Daar waar de floristische samenstelling van het landschap steeds meer berken laat zien, die samen met de zomereiken de heide goedschiks of kwaadschiks verdringen, waar snippen en spinnen spelend om elkaar heen cirkelen, hier niet ver vandaan, leefde eens een houtsnijder.
Nu was die houtsnijder niet altijd houtsnijder geweest. Nee, het duurde best een flinke tijd voor hij wist wat hij werkelijk wilde. Zo was hij jarenlang advocaat, maar toen besloot hij toch maar een opleiding te gaan volgen, en daarna werkte hij onder meer als keutelvanger, schoenentester, en melkverplaatser. Toch konden die sjiekere beroepen hem ook niet bekoren.
Op een dag kwam hij er echter per ongeluk achter dat snijden hem wel lag. En druk ging hij op zoek naar hoe hij dat het beste vorm kon geven. Om even lekker te experimenteren begon hij gewoon overal in te snijden: steen, water, dorpsgenoten, deurmatten, herinneringen, en noem maar op. Maar niks voelde goed voor hem, of hij vond het te veel gedoe. Tot hij hout ontdekte. Hout was het ideale materiaal, merkte hij. Hout laat zich prima bewerken, houdt goed z’n vorm, en rent ook niet weg.

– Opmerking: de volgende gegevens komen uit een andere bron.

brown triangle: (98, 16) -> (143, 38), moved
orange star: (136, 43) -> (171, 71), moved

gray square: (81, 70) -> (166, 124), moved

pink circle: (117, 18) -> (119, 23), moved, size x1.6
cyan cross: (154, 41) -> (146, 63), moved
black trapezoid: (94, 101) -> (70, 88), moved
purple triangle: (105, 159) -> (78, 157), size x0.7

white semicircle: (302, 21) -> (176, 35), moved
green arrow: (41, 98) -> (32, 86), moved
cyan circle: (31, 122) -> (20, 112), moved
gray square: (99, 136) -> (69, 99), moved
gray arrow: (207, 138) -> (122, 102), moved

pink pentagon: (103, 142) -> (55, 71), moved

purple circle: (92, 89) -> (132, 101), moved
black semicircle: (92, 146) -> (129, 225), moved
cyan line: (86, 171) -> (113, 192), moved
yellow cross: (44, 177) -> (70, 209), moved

Onze houtsnijder ging doorgaans als volgt te werk: elke eerste maandag van de maand trok hij het bos in om een boom uit te zoeken waar hij dan een blok van mee naar huis nam om daar plankjes en krukjes van te snijden voor mensen die nog geen plankjes en krukjes genoeg hadden. Een niet al te enerverend werkschema wellicht, maar wel een met regelmaat, en dat is belangrijk voor de zielenrust, zoals psychologen ons voor menen te moeten houden.

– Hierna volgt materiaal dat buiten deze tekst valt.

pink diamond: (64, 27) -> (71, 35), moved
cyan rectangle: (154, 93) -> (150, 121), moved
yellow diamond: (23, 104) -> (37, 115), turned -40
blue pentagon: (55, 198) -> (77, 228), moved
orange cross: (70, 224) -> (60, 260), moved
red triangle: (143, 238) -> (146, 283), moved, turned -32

Tot het einde der tijden of in ieder geval tot zijn dood had de houtsnijder zo door kunnen gaan met zijn routine, ware het niet dat hij op een zekere maandag een zingende berk tegenkwam in het bos. Het was misschien niet echt zingen, maar het geluid dat de boom maakte was werkelijk prachtig. Zoet en melodieus klonk het, absoluut niet houterig. Zo goed als elke talentenshow had de berk ermee kunnen winnen. Ook de houtsnijder vond het mooi, al had hij helemaal geen verstand van muziek. Maar hij wist wel dat hij zijn meesterwerk uit deze boom zou gaan snijden. Het moest natuurlijk iets heel bijzonders worden. Zo’n unieke boom kon uiteraard niet eindigen als slabestek. Dat zou blasfemie zijn. De houtsnijder nam zich daarom voor dit project eerst tot in de puntjes voor te bereiden en door te gaan met zijn gebruikelijke bezigheden tot hij zijn plan voor de zingende boom helemaal had uitgewerkt.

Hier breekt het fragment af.